#### Problem statement:
From the entries, copy each line that includes "endmodule".
= = =
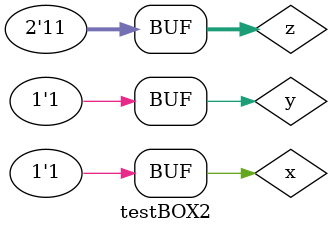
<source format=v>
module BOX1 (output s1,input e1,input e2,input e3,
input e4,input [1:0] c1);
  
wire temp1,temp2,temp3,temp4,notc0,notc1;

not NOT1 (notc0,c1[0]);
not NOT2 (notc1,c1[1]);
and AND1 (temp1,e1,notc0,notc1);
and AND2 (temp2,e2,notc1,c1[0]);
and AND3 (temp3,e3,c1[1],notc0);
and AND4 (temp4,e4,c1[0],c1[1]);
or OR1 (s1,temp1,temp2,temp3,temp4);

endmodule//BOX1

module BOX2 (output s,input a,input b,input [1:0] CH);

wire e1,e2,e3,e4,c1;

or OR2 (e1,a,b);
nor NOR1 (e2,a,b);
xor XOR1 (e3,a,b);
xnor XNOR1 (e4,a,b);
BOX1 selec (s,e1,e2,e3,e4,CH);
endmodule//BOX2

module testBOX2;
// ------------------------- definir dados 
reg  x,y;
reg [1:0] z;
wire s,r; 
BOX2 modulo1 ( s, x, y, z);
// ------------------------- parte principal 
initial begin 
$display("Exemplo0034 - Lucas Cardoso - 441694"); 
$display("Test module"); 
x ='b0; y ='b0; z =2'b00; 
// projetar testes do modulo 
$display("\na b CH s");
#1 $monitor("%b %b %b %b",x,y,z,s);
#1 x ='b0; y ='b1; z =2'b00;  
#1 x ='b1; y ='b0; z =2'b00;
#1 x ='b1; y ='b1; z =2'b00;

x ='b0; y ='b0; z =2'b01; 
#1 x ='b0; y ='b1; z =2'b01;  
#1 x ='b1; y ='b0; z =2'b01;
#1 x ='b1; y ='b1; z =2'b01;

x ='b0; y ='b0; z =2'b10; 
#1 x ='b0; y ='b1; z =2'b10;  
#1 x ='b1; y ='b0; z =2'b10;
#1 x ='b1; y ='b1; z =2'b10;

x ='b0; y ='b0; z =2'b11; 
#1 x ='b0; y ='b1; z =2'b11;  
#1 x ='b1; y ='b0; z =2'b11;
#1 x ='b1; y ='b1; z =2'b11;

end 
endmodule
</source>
= = =
#### Exercise output:
endmodule//BOX1
endmodule//BOX2
endmodule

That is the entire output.